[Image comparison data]
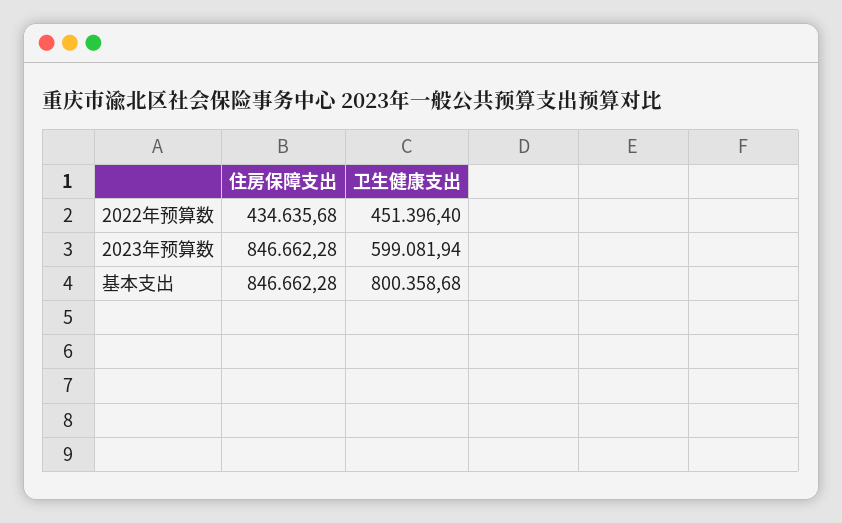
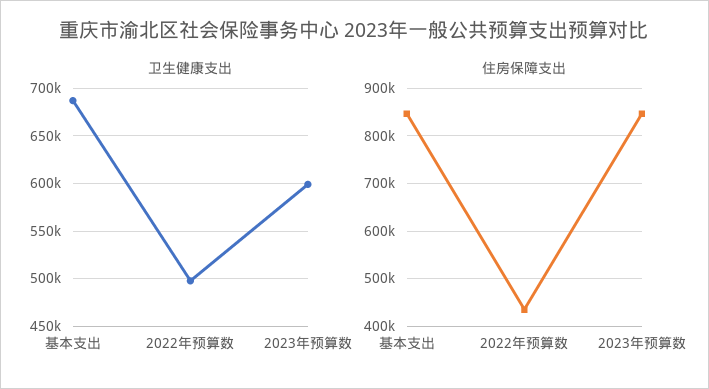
  {
    "住房保障支出": {
      "2022年预算数": 434635.68,
      "2023年预算数": 846662.28,
      "基本支出": 846662.28
    },
    "卫生健康支出": {
-     "2022年预算数": 451396.4,
+     "2022年预算数": 500000,
      "2023年预算数": 599081.94,
-     "基本支出": 800358.68
+     "基本支出": 690000
    }
  }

- **Request**
Write out each line above with the word "基本支出".

- **The completed task**
      "基本支出": 846662.28
-     "基本支出": 800358.68
+     "基本支出": 690000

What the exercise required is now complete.